— RECORDS SHOWN —
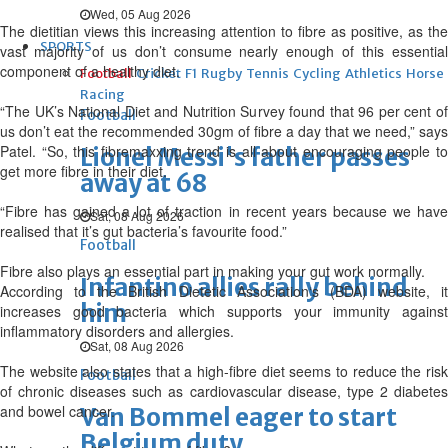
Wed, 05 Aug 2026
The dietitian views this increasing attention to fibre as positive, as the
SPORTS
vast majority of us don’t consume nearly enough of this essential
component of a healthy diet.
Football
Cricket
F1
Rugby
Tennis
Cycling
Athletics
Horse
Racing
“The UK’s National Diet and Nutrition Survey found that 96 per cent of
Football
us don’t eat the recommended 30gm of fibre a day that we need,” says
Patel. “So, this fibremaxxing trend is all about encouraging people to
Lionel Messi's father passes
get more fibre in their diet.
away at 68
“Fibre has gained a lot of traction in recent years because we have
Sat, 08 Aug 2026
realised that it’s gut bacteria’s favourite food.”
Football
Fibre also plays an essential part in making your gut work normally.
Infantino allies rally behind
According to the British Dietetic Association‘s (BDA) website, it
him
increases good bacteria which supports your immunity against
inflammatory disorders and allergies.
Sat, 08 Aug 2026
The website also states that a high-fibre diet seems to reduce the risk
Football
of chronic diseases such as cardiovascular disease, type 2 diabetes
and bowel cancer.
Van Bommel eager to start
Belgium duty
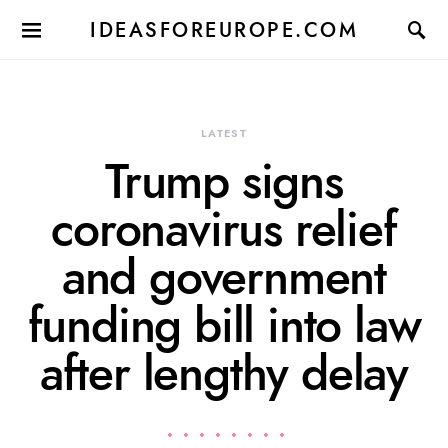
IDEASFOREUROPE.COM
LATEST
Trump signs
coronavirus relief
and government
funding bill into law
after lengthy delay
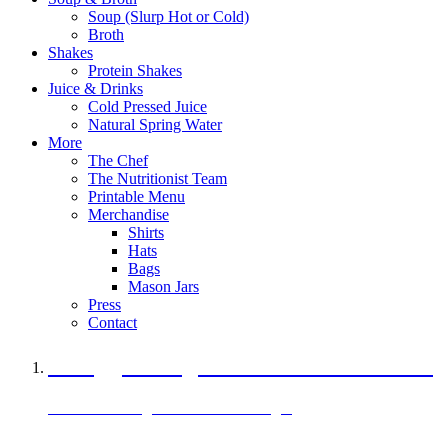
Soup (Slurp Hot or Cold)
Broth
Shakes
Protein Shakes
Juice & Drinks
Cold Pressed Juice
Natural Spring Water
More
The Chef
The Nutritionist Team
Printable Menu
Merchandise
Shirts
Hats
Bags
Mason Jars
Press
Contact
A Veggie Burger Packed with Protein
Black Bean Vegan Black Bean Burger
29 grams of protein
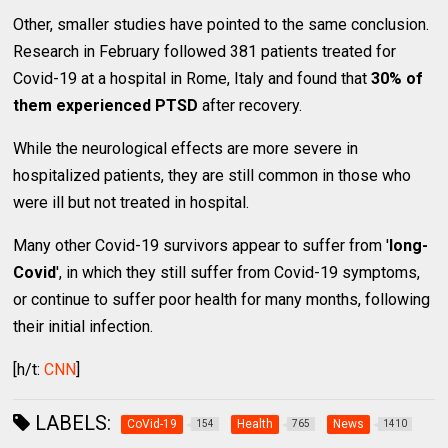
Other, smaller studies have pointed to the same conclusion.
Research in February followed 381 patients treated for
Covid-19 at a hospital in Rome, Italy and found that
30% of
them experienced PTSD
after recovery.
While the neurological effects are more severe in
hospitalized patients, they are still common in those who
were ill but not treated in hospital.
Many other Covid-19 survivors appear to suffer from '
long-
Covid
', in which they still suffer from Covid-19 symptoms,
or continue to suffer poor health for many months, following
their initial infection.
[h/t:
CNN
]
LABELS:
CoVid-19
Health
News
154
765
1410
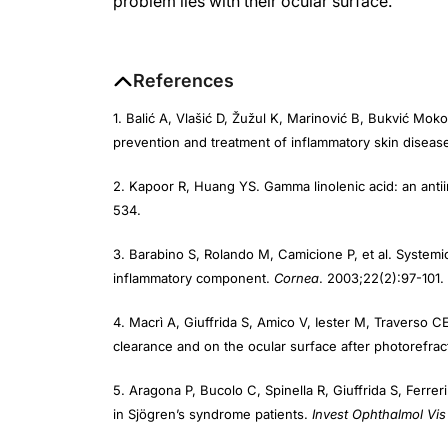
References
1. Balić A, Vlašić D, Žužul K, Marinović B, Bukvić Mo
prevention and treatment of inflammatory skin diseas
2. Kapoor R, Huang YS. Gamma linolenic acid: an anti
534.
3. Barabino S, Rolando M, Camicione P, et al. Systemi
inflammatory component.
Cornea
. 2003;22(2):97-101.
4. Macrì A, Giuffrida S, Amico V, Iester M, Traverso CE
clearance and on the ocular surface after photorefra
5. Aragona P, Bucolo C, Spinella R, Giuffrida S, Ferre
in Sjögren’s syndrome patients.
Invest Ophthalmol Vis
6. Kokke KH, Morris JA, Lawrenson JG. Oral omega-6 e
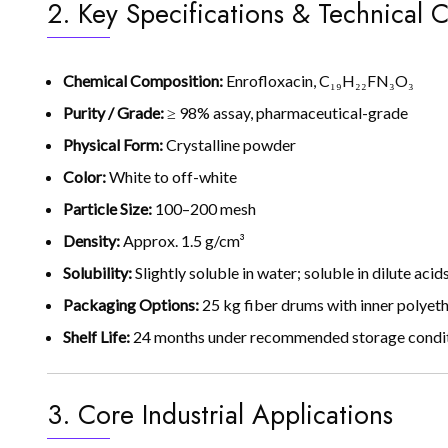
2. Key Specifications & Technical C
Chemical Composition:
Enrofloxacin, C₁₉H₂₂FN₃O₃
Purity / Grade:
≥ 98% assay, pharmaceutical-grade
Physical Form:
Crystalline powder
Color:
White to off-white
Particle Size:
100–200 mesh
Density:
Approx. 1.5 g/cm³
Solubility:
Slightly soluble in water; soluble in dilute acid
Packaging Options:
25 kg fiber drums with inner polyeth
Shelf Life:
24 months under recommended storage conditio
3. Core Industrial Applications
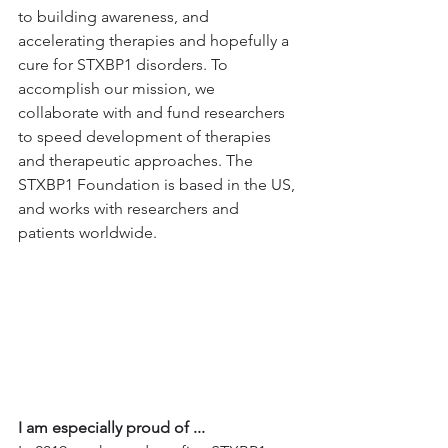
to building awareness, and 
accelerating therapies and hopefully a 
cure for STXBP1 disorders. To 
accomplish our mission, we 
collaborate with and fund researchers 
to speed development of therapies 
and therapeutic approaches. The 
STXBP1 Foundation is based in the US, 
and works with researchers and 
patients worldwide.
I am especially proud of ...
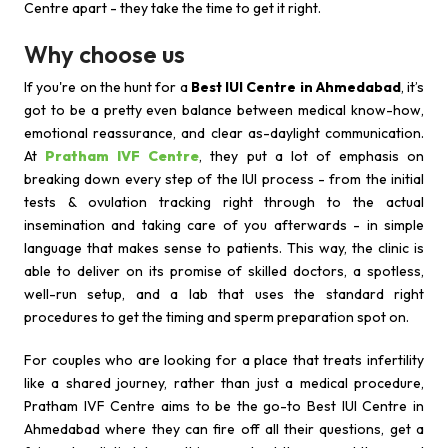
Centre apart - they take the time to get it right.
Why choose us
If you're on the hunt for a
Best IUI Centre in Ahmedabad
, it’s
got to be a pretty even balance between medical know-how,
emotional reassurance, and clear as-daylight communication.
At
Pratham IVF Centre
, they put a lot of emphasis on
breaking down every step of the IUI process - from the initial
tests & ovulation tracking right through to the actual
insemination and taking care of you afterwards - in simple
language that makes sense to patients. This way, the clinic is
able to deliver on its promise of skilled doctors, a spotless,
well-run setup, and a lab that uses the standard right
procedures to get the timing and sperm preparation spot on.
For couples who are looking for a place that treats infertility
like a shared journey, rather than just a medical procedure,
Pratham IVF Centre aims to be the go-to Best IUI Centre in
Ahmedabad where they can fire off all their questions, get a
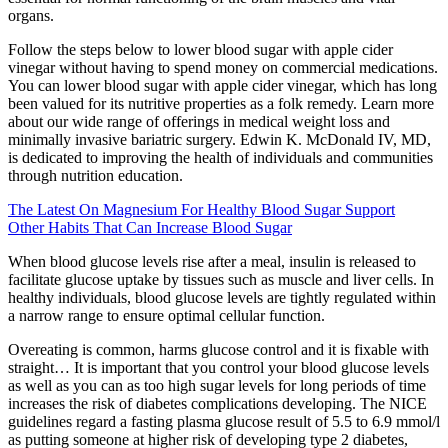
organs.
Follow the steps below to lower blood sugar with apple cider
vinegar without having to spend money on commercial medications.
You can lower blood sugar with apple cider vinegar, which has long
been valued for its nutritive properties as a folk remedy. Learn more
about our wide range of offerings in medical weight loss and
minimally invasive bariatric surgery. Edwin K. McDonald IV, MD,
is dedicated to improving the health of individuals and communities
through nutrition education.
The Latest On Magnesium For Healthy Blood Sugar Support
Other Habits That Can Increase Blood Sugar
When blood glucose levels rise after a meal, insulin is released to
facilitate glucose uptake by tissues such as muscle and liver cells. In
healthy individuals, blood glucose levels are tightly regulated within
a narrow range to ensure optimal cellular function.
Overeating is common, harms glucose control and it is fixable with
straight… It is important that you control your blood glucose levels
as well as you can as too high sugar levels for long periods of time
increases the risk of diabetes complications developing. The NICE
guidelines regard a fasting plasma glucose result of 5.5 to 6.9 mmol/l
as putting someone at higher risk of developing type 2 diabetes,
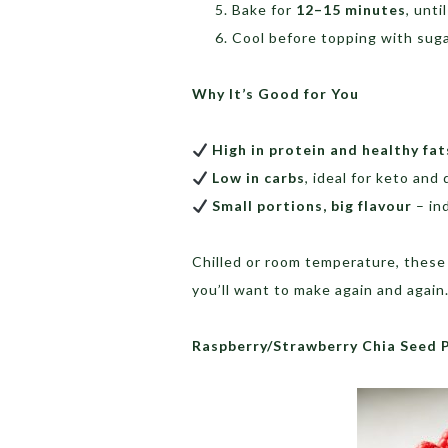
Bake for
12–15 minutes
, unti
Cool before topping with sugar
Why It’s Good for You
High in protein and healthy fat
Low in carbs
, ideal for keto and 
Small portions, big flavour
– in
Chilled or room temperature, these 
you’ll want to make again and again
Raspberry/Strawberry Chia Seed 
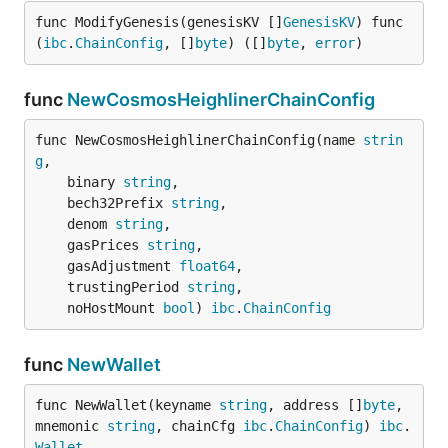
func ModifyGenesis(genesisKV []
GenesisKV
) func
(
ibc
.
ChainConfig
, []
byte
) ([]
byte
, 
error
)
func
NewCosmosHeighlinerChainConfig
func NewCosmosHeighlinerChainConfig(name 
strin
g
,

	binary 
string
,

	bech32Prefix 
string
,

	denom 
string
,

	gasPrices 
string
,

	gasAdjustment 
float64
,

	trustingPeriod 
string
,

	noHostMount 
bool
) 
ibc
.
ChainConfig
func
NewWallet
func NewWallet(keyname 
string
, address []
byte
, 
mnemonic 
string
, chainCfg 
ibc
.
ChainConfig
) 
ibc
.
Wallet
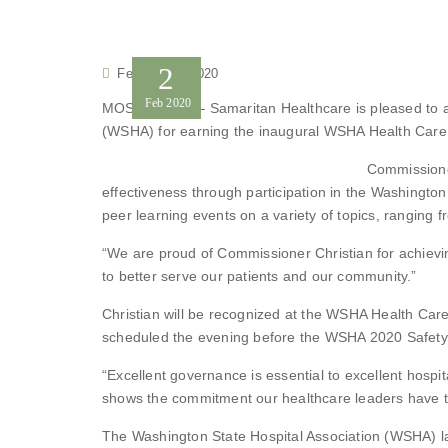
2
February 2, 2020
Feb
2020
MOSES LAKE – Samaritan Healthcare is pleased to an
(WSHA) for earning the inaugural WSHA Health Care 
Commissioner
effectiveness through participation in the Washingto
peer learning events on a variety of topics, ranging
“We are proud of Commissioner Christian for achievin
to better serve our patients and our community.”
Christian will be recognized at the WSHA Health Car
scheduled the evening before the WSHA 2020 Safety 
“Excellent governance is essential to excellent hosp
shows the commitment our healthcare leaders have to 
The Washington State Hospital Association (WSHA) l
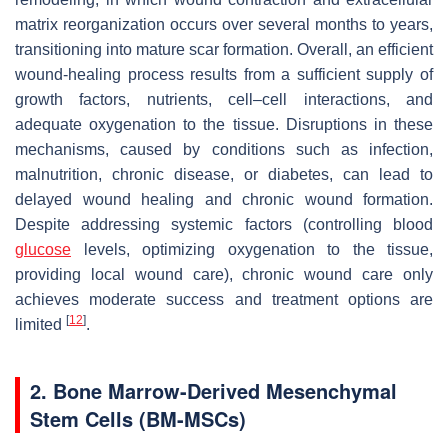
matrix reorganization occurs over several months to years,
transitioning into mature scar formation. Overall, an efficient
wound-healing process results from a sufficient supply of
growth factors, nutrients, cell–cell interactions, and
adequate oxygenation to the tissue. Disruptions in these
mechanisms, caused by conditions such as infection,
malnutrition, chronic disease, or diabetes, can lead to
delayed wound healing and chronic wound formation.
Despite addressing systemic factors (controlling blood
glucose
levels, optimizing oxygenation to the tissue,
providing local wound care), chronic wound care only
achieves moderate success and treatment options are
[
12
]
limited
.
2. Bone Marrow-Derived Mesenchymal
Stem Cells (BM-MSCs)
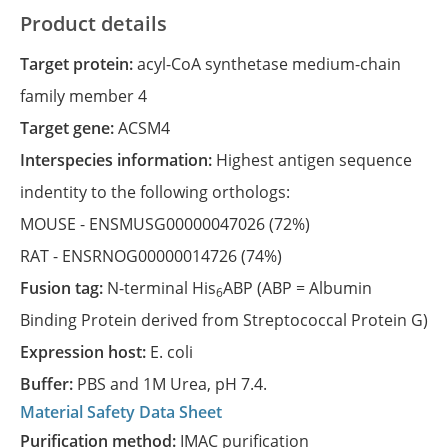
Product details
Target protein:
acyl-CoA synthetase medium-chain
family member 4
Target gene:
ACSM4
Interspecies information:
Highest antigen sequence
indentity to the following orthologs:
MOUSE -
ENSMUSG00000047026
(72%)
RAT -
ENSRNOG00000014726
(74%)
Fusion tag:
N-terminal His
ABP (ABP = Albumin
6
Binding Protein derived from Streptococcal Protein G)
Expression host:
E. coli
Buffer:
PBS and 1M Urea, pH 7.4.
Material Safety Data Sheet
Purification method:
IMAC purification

— REQUIRED WORK —
How would the lines above read from the one with "shows the commitment" to the one with "adequate oxygenation to", inclusive, with no pictures? Write them out exactly.

— TASK RESULT —
shows the commitment our healthcare leaders have to 
The Washington State Hospital Association (WSHA) l
matrix reorganization occurs over several months to years,
transitioning into mature scar formation. Overall, an efficient
wound-healing process results from a sufficient supply of
growth factors, nutrients, cell–cell interactions, and
adequate oxygenation to the tissue. Disruptions in these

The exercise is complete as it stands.